The UK’s reputation as a global financial center comes with a dark side—its vulnerability to dirty money due to a cheap and fast company registration process, and a long history of offering corporate secrecy services to the world. Researchers estimate that fraud and money laundering cost the UK a staggering £350 billion.
Tackling illicit finance and tax dodging go hand in hand
In addition to ‘tax’, our Fair Tax Mark standards embrace the need for transparency in core areas of anti-money laundering and anti-corruption concern, including disclosure of beneficial ownership (no hiding behind opaque trusts, or nominee arrangements), related party transactions and financial statements, regardless of a business’ size. Anonymously owned companies are one of the key tools used by money launderers and tax evaders to hide illicit gains and taxable assets from law enforcement and tax inspectors.
Vital amendments to Economic Crime and Corporate Transparency Bill
Two crucial amendments to the Bill, due to be debated today (4th September) are also crucial for driving forward tax transparency. They concern the use of ‘nominee’ shareholders, allowing individuals to hide behind proxies, and the Register of Overseas Entities (ROE), which aims to reveal the real owners of offshore firms holding UK property.

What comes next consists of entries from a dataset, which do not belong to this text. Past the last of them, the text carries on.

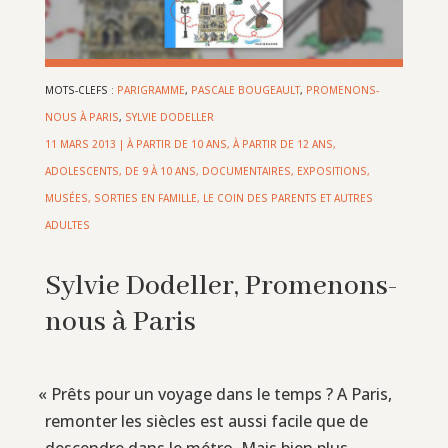
MOTS-CLEFS :
PARIGRAMME
,
PASCALE BOUGEAULT
,
PROMENONS-
NOUS À PARIS
,
SYLVIE DODELLER
11 MARS 2013
|
À PARTIR DE 10 ANS
,
À PARTIR DE 12 ANS
,
ADOLESCENTS
,
DE 9 À 10 ANS
,
DOCUMENTAIRES
,
EXPOSITIONS,
MUSÉES, SORTIES EN FAMILLE
,
LE COIN DES PARENTS ET AUTRES
ADULTES
Sylvie Dodeller, Promenons-
nous à Paris
«
Prêts pour un voyage dans le temps ? A Paris,
remonter les siècles est aussi facile que de
descendre dans le métro. Mais bien plus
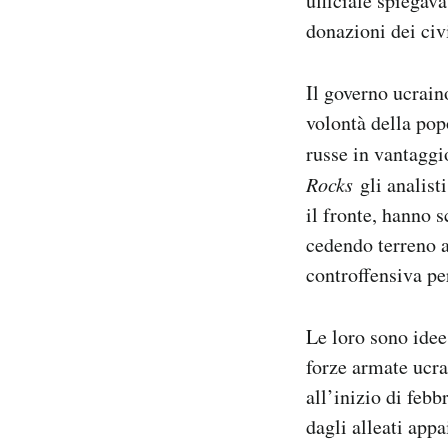
ufficiale spiegava
donazioni dei civi
Il governo ucraino
volontà della pop
russe in vantaggio
Rocks
gli analist
il fronte, hanno s
cedendo terreno 
controffensiva pe
Le loro sono idee
forze armate ucra
all’inizio di febb
dagli alleati app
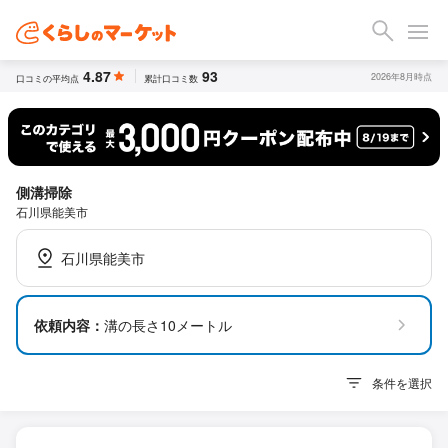
4.87
93
2026年8月時点
口コミの平均点
累計口コミ数
側溝掃除
石川県能美市
石川県能美市
依頼内容：
溝の長さ10メートル
条件を選択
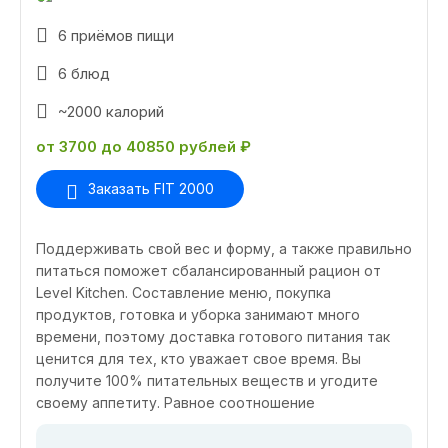
6 приёмов пищи
6 блюд
~2000 калорий
от 3700 до 40850 рублей ₽
Заказать FIT 2000
Поддерживать свой вес и форму, а также правильно
питаться поможет сбалансированный рацион от
Level Kitchen. Составление меню, покупка
продуктов, готовка и уборка занимают много
времени, поэтому доставка готового питания так
ценится для тех, кто уважает свое время. Вы
получите 100% питательных веществ и угодите
своему аппетиту. Равное соотношение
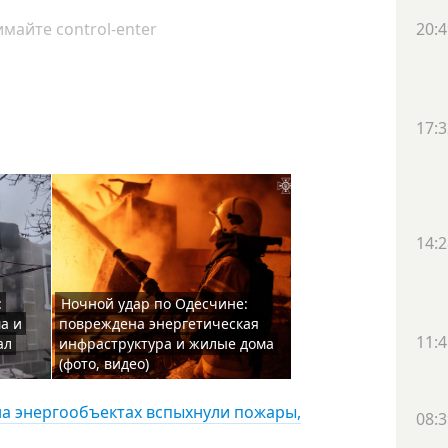
майте control-enter
20:4
17:3
14:2
:
Ночной удар по Одесчине:
а и
повреждена энергетическая
11:4
ал
инфраструктура и жилые дома
(фото, видео)
на энергообъектах вспыхнули пожары,
08:3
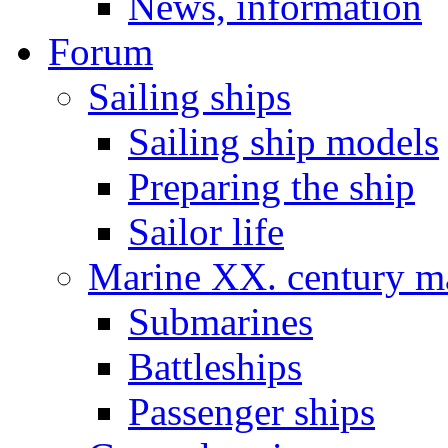
News, information
Forum
Sailing ships
Sailing ship models
Preparing the ship
Sailor life
Marine XX. century ma
Submarines
Battleships
Passenger ships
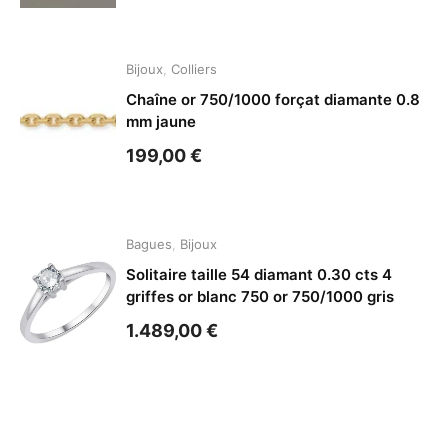
Bijoux
,
Colliers
Chaîne or 750/1000 forçat diamante 0.8
mm jaune
199,00
€
Bagues
,
Bijoux
Solitaire taille 54 diamant 0.30 cts 4
griffes or blanc 750 or 750/1000 gris
1.489,00
€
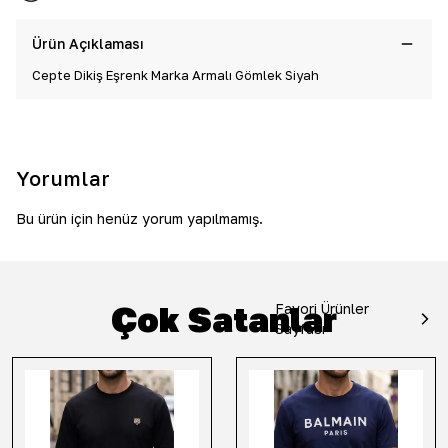
Ürün Açıklaması
Cepte Dikiş Eşrenk Marka Armalı Gömlek Siyah
Yorumlar
Bu ürün için henüz yorum yapılmamış.
Çok Satanlar
Favori Ürünler
Sayfası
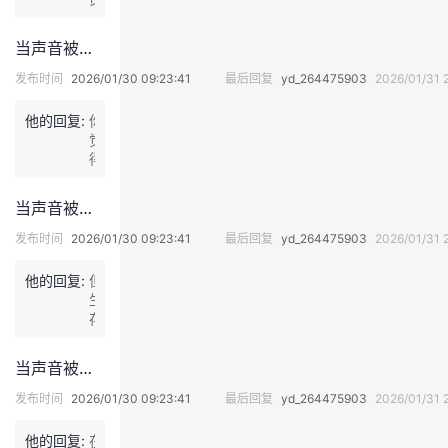
“以
音
I
保
感
要
假
属
有
护，
传
不
乱
于
当声音被投喂给AI，听到自己从未讲过的话，是怎样的体验？
可
参
递，
要
真”。
某
能
照
A
把
发布时间
2026/01/30 09:23:41
最后回复
yd_264475903
2026/01/31 
知
真
适
I
声
名
的
用
目
音
配
他的回复:
你
会
肖
前
“卖”
音
觉
取
像
无
出
演
得
代
权
法
去？
员，
A
配
保
复
那
或
I
音
护
制。
当声音被投喂给AI，听到自己从未讲过的话，是怎样的体验？
时
足
会
员。
的
“精
候
以
取
发布时间
2026/01/30 09:23:41
最后回复
yd_264475903
2026/01/31 
有
品
的
造
代
关
还
A
成
配
规
他的回复:
但
需
I
相
音
定。”
生
要
还
关
员
存
真
不
公
的
危
人，
足
众
工
机
无
以
产
当声音被投喂给AI，听到自己从未讲过的话，是怎样的体验？
作
感
法
成
生
吗？
并
替
为
发布时间
2026/01/30 09:23:41
最后回复
yd_264475903
2026/01/31 
混
没
代。
人
淆，
有
而
们
他的回复:
在
则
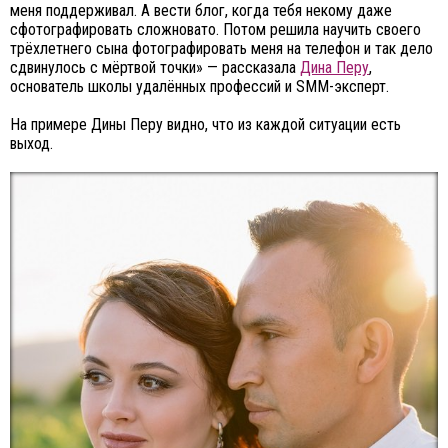
меня поддерживал. А вести блог, когда тебя некому даже
сфотографировать сложновато. Потом решила научить своего
трёхлетнего сына фотографировать меня на телефон и так дело
сдвинулось с мёртвой точки» — рассказала
Дина Перу
,
основатель школы удалённых профессий и SMM-эксперт.
На примере Дины Перу видно, что из каждой ситуации есть
выход.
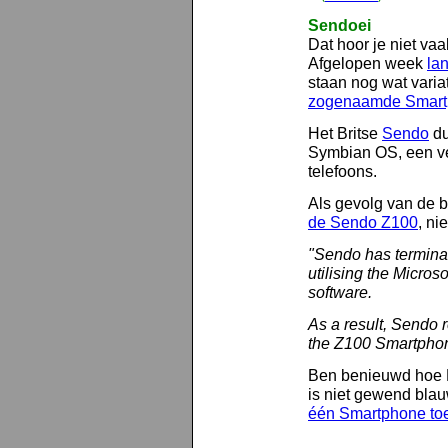
Sendoei
Dat hoor je niet vaa
Afgelopen week
la
staan nog wat vari
zogenaamde Smartp
Het Britse
Sendo
du
Symbian OS, een ve
telefoons.
Als gevolg van de b
de Sendo Z100
, nie
"Sendo has termina
utilising the Micr
software.
As a result, Sendo r
the Z100 Smartpho
Ben benieuwd hoe Mi
is niet gewend blauw
één Smartphone toe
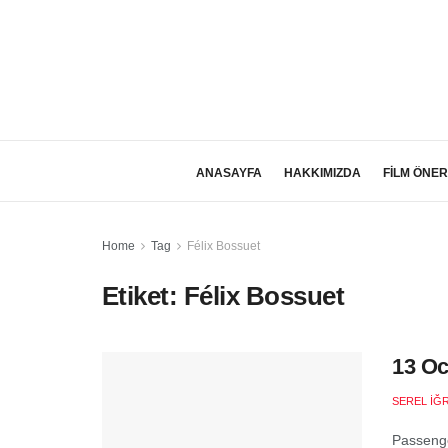
ANASAYFA
HAKKIMIZDA
FİLM ÖNER
Home
Tag
Félix Bossuet
Etiket:
Félix Bossuet
13 Oc
SEREL İĞ
Passenge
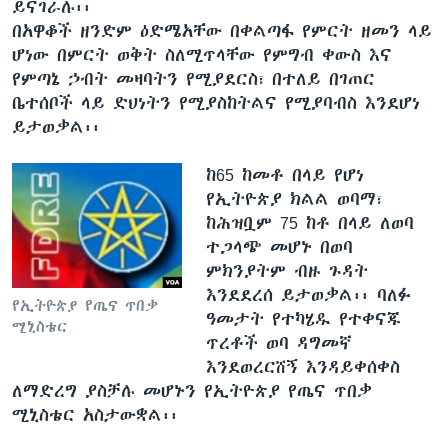
ይናገራሉ፡፡
በአዋቆች ዘንድም ዕድሜአቸው በቀልጣፋ የምርት ዘመን ላይ
ሆነው በምርት ወቅት ስለሚጥላቸው የምግብ ቀውስ እና
የምጣኔ ኃብት መዛባትን የሚያደርስ፣ በተለይ በገጠር
ቤተሰቦች ላይ ድህነትን የሚያስከትልና የሚያባብስ እንደሆነ
ይታወቃል፡፡
ከ65 ከመቶ በላይ የሆነ
የኢትዮጵያ ክልል ወባማ፣
ከሕዝቧም 75 ከቶ በላይ ለወባ
ተጋላጭ መሆኑ በወባ
ምክንያትም ብዙ ጉዳት
እንደደረሰ ይታወቃል፡፡ ባለፉ
የኢትዮጵያ የጤና ጥበቃ
ዓመታት የተካሄዱ የተቀናጁ
ሚኒስቴር
ጥረቶች ወባ ዳግመኛ
እንደወረርሸኝ እንዳይቀሰቀስ
ለማድረግ ያስቻሉ መሆኑን የኢትዮጵያ የጤና ጥበቃ
ሚኒስቴር አስታውቋል፡፡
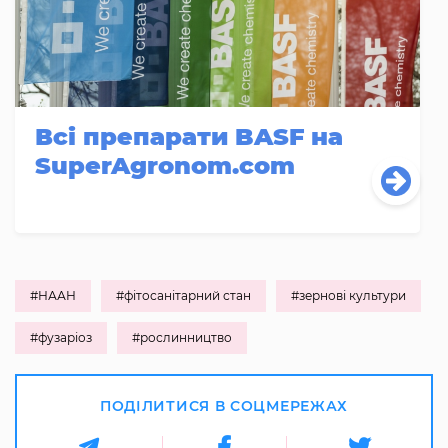
Всі препарати BASF на
SuperAgronom.com
#НААН
#фітосанітарний стан
#зернові культури
#фузаріоз
#рослинництво
ПОДІЛИТИСЯ В СОЦМЕРЕЖАХ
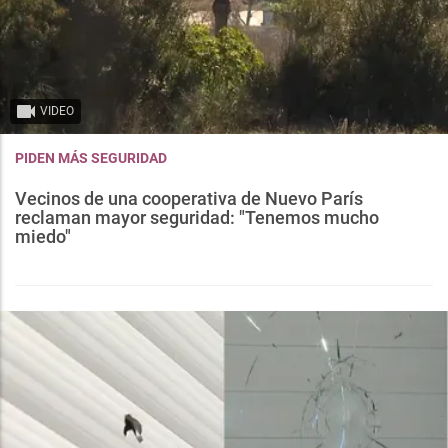
VIDEO
PIDEN MÁS SEGURIDAD
Vecinos de una cooperativa de Nuevo París
reclaman mayor seguridad: "Tenemos mucho
miedo"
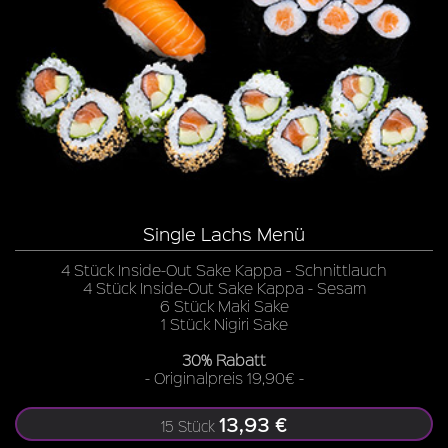
Single Lachs Menü
4 Stück Inside-Out Sake Kappa - Schnittlauch
4 Stück Inside-Out Sake Kappa - Sesam
6 Stück Maki Sake
1 Stück Nigiri Sake
30% Rabatt
- Originalpreis 19,90€ -
13,93 €
15 Stück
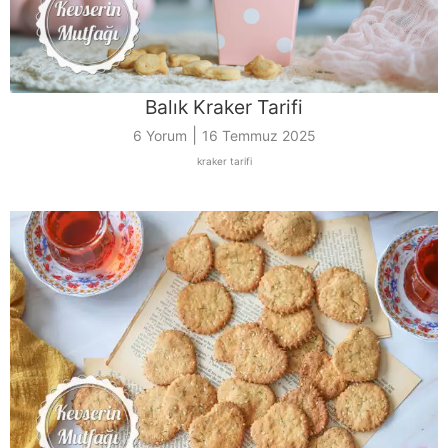
Balık Kraker Tarifi
|
6 Yorum
16 Temmuz 2025
kraker tarifi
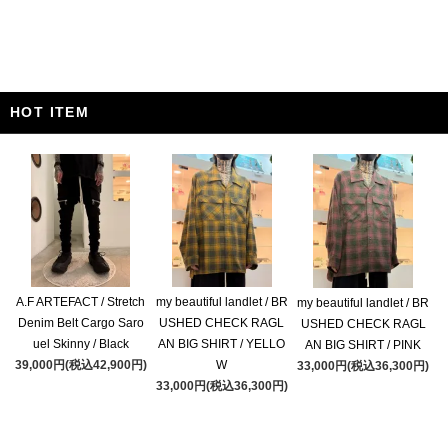
HOT ITEM
A.F ARTEFACT / Stretch
my beautiful landlet / BR
my beautiful landlet / BR
Denim Belt Cargo Saro
USHED CHECK RAGL
USHED CHECK RAGL
uel Skinny / Black
AN BIG SHIRT / YELLO
AN BIG SHIRT / PINK
39,000円(税込42,900円)
W
33,000円(税込36,300円)
33,000円(税込36,300円)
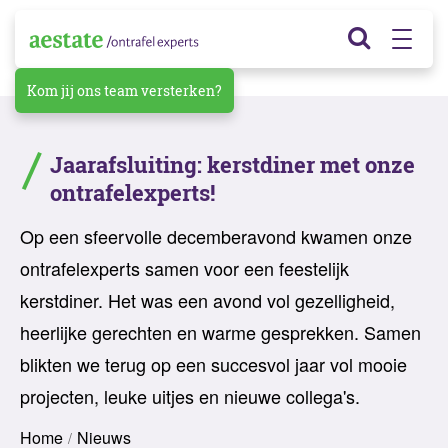
Kom jij ons team versterken?
Jaarafsluiting: kerstdiner met onze
ontrafelexperts!
Op een sfeervolle decemberavond kwamen onze
ontrafelexperts samen voor een feestelijk
kerstdiner. Het was een avond vol gezelligheid,
heerlijke gerechten en warme gesprekken. Samen
blikten we terug op een succesvol jaar vol mooie
projecten, leuke uitjes en nieuwe collega's.
Home
Nieuws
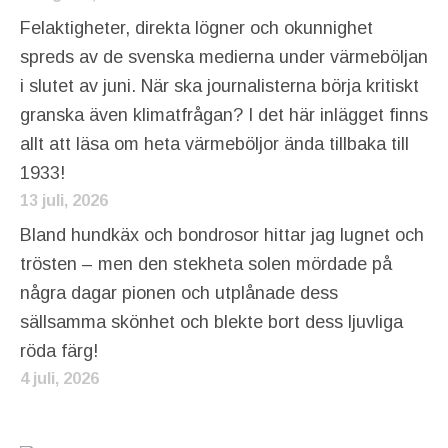
Felaktigheter, direkta lögner och okunnighet
spreds av de svenska medierna under värmeböljan
i slutet av juni. När ska journalisterna börja kritiskt
granska även klimatfrågan? I det här inlägget finns
allt att läsa om heta värmeböljor ända tillbaka till
1933!
13 juli, 2026
Bland hundkäx och bondrosor hittar jag lugnet och
trösten – men den stekheta solen mördade på
några dagar pionen och utplånade dess
sällsamma skönhet och blekte bort dess ljuvliga
röda färg!
4 juli, 2026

Under current legislation individuals owning a UK-registered company can employ a corporate service provider to hold shares on their behalf as a ‘nominee’, concealing their true ownership. Lord Vaux’s amendment would require nominees to disclose their status, and the ultimate beneficiary, and shift responsibility for transparency to the nominee without an undue burden on business.
Presently, legislation also prevents Companies House from disclosing information through the ROE about the true beneficiaries of trusts owning UK property. A second vital amendment by Lord Agnew aims to address this loophole, strengthening efforts to identify illicit actors who own UK property from abroad.
Corporate transparency is good business
Some one hundred parent companies and 250 distinct trading businesses are currently Fair Tax Mark accredited, who between them employ over 250,000 and contribute more than US$1.5bn in corporation tax annually across the globe. Ranging from listed businesses to large private firms, social enterprises and SMEs, Fair Tax Mark holders demonstrate voluntary best practice and show that transparency disclosure is not unnecessarily burdensome.
Making beneficial ownership public is good for fair competition, allowing companies and public procurers to know who they are doing business with.
Over 55 UK Fair Tax Councils endorse this approach, supported by councillors of a variety of political persuasions. Supporting responsible tax conduct and beneficial ownership disclosure has proven to be political common ground, and rightly so.
The UK pioneered the world’s first open-access company ownership register, showcasing leadership in this area. These latest amendments are crucial for cleansing the financial system of dirty money, promoting fair taxation, and creating a responsible business environment in the UK and across the globe.